The tombs are Scythian-type kurgans, barrow-like tomb mounds containing wooden chambers covered over by large cairns of boulders and stones, dated to the 4th - 3rd centuries BCE.[2]

The spectacular burials at Pazyryk are responsible for the introduction of the term kurgan, a Russian word of Turkic origin, into general usage to describe these tombs. The region of the Pazyryk kurgans is considered the type site of the wider Pazyryk culture. The site is included in the Golden Mountains of Altai UNESCO World Heritage Site.[3]

Pazyryk culture

The bearers of the Pazyryk culture were horse-riding pastoral nomads of the steppe, and some may have accumulated great wealth through horse trading with merchants in Persia, India and China.[4]

This wealth is evident in the wide array of finds from the Pazyryk tombs, which include many rare examples of organic objects such as felt hangings, Chinese silk, the earliest known pile carpet, horses decked out in elaborate trappings, and wooden furniture and other household goods. These finds were preserved when water seeped into the tombs in antiquity and froze, encasing the burial goods in ice, which remained frozen in the permafrost until the time of their excavation.

Jat History connections

Hukum Singh Panwar (Pauria)[5] writes that The Russian archaeologists discovered innumerable graves of the Saka Kings and chieftains in the Kuban, north of the Caucasus (7th-6th century B.C.), in the Crimea, in south Russia, in the Taman peninsula, in the Dnieper Valley as far up as Kiev, as well as in the Don, Donetz and Volga basins as far westwards as the Urals, in the Dunube basin as far west as Hungary and in what used to be East Prussia and is now Western Poland (6th-5th century B.C.)107. Excavations of the Royal Scythian tombs by M.P. Gryazhnov, S.I. Rudenko and others at Pazyryk and other sites in the Western Altai and nearer to lake Baikal (6th-4th century B.C. contemporary of Herodotus's Royal Scythians of South Russia) were most interesting and informative[6].

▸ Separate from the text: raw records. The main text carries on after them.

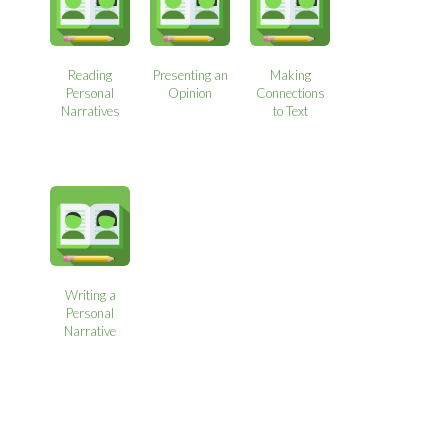
Reading
Presenting an
Making
Personal
Opinion
Connections
Narratives
to Text
Writing a
Personal
Narrative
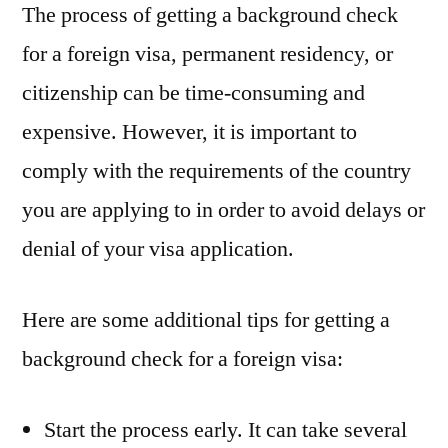
The process of getting a background check
for a foreign visa, permanent residency, or
citizenship can be time-consuming and
expensive. However, it is important to
comply with the requirements of the country
you are applying to in order to avoid delays or
denial of your visa application.
Here are some additional tips for getting a
background check for a foreign visa:
Start the process early. It can take several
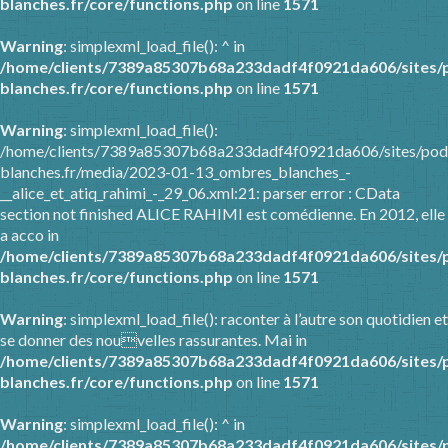
blanches.fr/core/functions.php
on line
1571
Warning
: simplexml_load_file(): ^ in
/home/clients/7389a85307b68a233dadf4f0921da606/sites/
blanches.fr/core/functions.php
on line
1571
Warning
: simplexml_load_file():
/home/clients/7389a85307b68a233dadf4f0921da606/sites/pod
blanches.fr/media/2023-01-13_ombres_blanches_-
__alice_et_atiq_rahimi_-_29_06.xml:21: parser error : CData
section not finished ALICE RAHIMI est comédienne. En 2012, elle
a acco in
/home/clients/7389a85307b68a233dadf4f0921da606/sites/
blanches.fr/core/functions.php
on line
1571
Warning
: simplexml_load_file(): raconter à l’autre son quotidien et
se donner des nouvelles rassurantes. Mai in
/home/clients/7389a85307b68a233dadf4f0921da606/sites/
blanches.fr/core/functions.php
on line
1571
Warning
: simplexml_load_file(): ^ in
/home/clients/7389a85307b68a233dadf4f0921da606/sites/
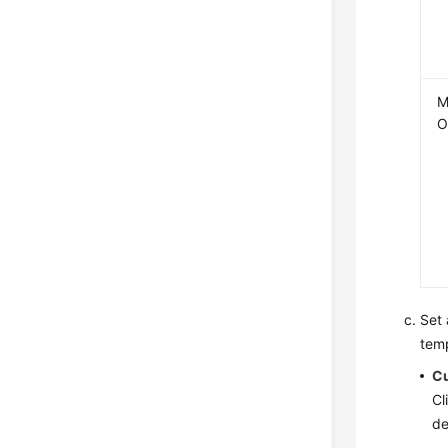
M
O
Set 
temp
C
Cl
de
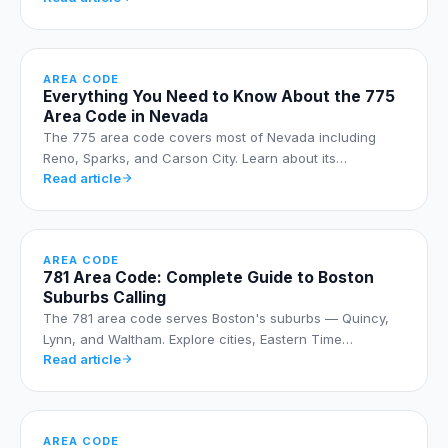
AREA CODE
Everything You Need to Know About the 775
Area Code in Nevada
The 775 area code covers most of Nevada including
Reno, Sparks, and Carson City. Learn about its…
Read article
AREA CODE
781 Area Code: Complete Guide to Boston
Suburbs Calling
The 781 area code serves Boston's suburbs — Quincy,
Lynn, and Waltham. Explore cities, Eastern Time…
Read article
AREA CODE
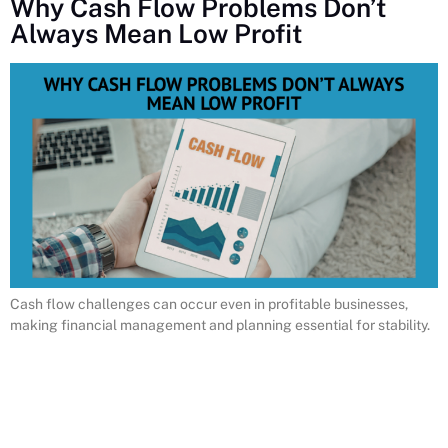
Why Cash Flow Problems Don’t
Always Mean Low Profit
Cash flow challenges can occur even in profitable businesses,
making financial management and planning essential for stability.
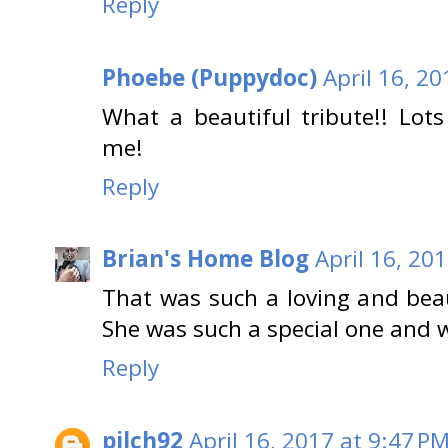
Reply
Phoebe (Puppydoc)
April 16, 2
What a beautiful tribute!! Lo
me!
Reply
Brian's Home Blog
April 16, 20
That was such a loving and beaut
She was such a special one and we
Reply
pilch92
April 16, 2017 at 9:47 P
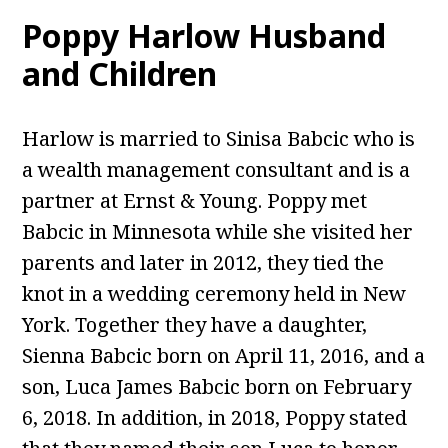
Poppy Harlow Husband
and Children
Harlow is married to Sinisa Babcic who is
a wealth management consultant and is a
partner at Ernst & Young. Poppy met
Babcic in Minnesota while she visited her
parents and later in 2012, they tied the
knot in a wedding ceremony held in New
York. Together they have a daughter,
Sienna Babcic born on April 11, 2016, and a
son, Luca James Babcic born on February
6, 2018. In addition, in 2018, Poppy stated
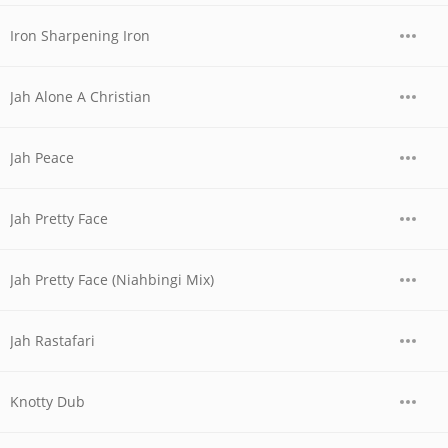
Iron Sharpening Iron
Jah Alone A Christian
Jah Peace
Jah Pretty Face
Jah Pretty Face (Niahbingi Mix)
Jah Rastafari
Knotty Dub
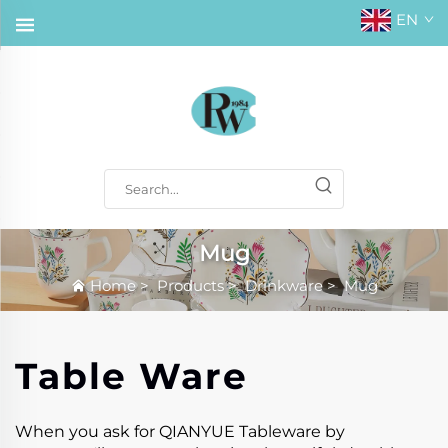
EN
Mug
Home
>
Products
>
Drinkware
>
Mug
Table Ware
When you ask for QIANYUE Tableware by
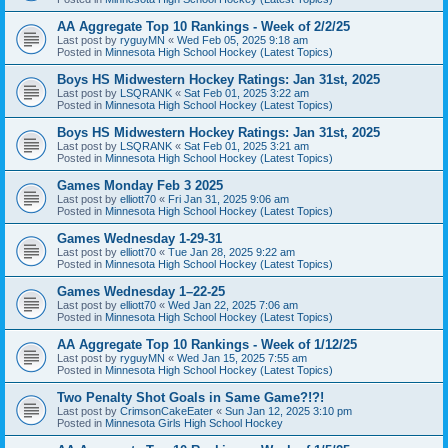
AA Aggregate Top 10 Rankings - Week of 2/2/25
Last post by
ryguyMN
«
Wed Feb 05, 2025 9:18 am
Posted in
Minnesota High School Hockey (Latest Topics)
Boys HS Midwestern Hockey Ratings: Jan 31st, 2025
Last post by
LSQRANK
«
Sat Feb 01, 2025 3:22 am
Posted in
Minnesota High School Hockey (Latest Topics)
Boys HS Midwestern Hockey Ratings: Jan 31st, 2025
Last post by
LSQRANK
«
Sat Feb 01, 2025 3:21 am
Posted in
Minnesota High School Hockey (Latest Topics)
Games Monday Feb 3 2025
Last post by
elliott70
«
Fri Jan 31, 2025 9:06 am
Posted in
Minnesota High School Hockey (Latest Topics)
Games Wednesday 1-29-31
Last post by
elliott70
«
Tue Jan 28, 2025 9:22 am
Posted in
Minnesota High School Hockey (Latest Topics)
Games Wednesday 1–22-25
Last post by
elliott70
«
Wed Jan 22, 2025 7:06 am
Posted in
Minnesota High School Hockey (Latest Topics)
AA Aggregate Top 10 Rankings - Week of 1/12/25
Last post by
ryguyMN
«
Wed Jan 15, 2025 7:55 am
Posted in
Minnesota High School Hockey (Latest Topics)
Two Penalty Shot Goals in Same Game?!?!
Last post by
CrimsonCakeEater
«
Sun Jan 12, 2025 3:10 pm
Posted in
Minnesota Girls High School Hockey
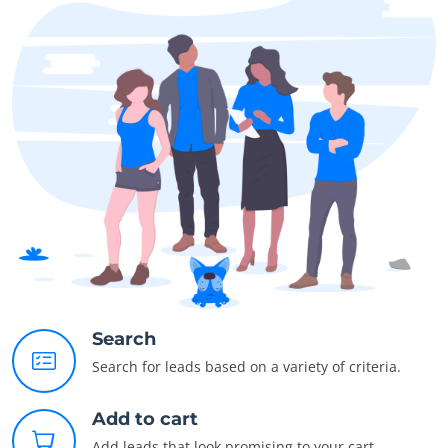
Search
Search for leads based on a variety of criteria.
Add to cart
Add leads that look promising to your cart.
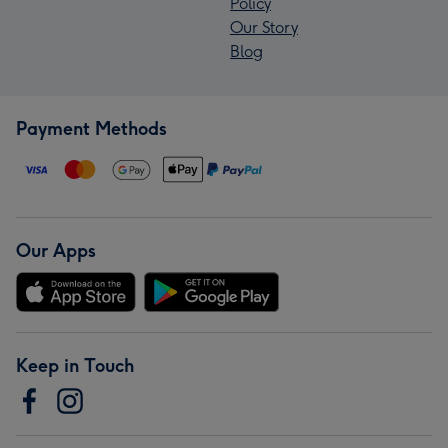
Policy
Our Story
Blog
Payment Methods
Our Apps
Keep in Touch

107. Lister. op.cit., pp. 70f

References

  1. "Ice Mummies: Siberian Ice Maiden". PBS - NOVA.
  2. A Special Issue on the Dating of Pazyryk. Source: Notes in the History of Art 10, no. 4, p. 4.
  3. "Golden Mountains of Altai". UNESCO.
  4. Bahn, Paul G. (2000). The Atlas of World Geology. New York: Checkmark Books. p. 128. ISBN 0-8160-4051-6.
  5. The Jats:Their Origin, Antiquity and Migrations/The identification of the Jats,p.318
  6. Artamonov, M.I.; 'Frozen Tombs of the Scythians', in the Scientific American, May, 1965, Vol. 212, No.5, pp. 100-109.